# Exercise instructions
Your copy of the data should match it exactly, except that the pictures are gone.

# Records supplied
==========
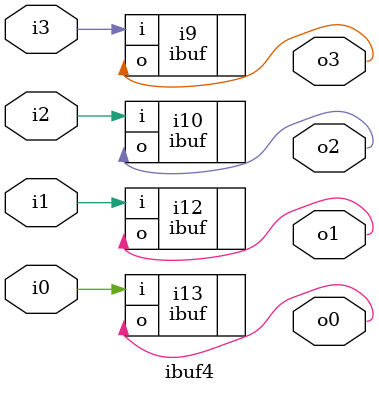
<source format=v>

module ibuf4 (o0, o1, o2, o3, i0, i1, i2, i3 );
// generated by Concept HDL Direct Version 1.7 08-Aug-94
// on Wed Sep  7 10:36:25 1994
// from /usr3/xiltest/concept/lib/xm3000/ibuf4/logic

  parameter size = 0;

  output  o0;
  output  o1;
  output  o2;
  output  o3;
  input  i0;
  input  i1;
  input  i2;
  input  i3;


// begin instances 

  ibuf i9  (.i(i3),
	.o(o3));
  defparam i9.size = 1;

  ibuf i10  (.i(i2),
	.o(o2));
  defparam i10.size = 1;

  ibuf i12  (.i(i1),
	.o(o1));
  defparam i12.size = 1;

  ibuf i13  (.i(i0),
	.o(o0));
  defparam i13.size = 1;

endmodule // ibuf4(logic) 

</source>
==========
# Written response
<source format=v>

module ibuf4 (o0, o1, o2, o3, i0, i1, i2, i3 );
// generated by Concept HDL Direct Version 1.7 08-Aug-94
// on Wed Sep  7 10:36:25 1994
// from /usr3/xiltest/concept/lib/xm3000/ibuf4/logic

  parameter size = 0;

  output  o0;
  output  o1;
  output  o2;
  output  o3;
  input  i0;
  input  i1;
  input  i2;
  input  i3;


// begin instances 

  ibuf i9  (.i(i3),
	.o(o3));
  defparam i9.size = 1;

  ibuf i10  (.i(i2),
	.o(o2));
  defparam i10.size = 1;

  ibuf i12  (.i(i1),
	.o(o1));
  defparam i12.size = 1;

  ibuf i13  (.i(i0),
	.o(o0));
  defparam i13.size = 1;

endmodule // ibuf4(logic) 

</source>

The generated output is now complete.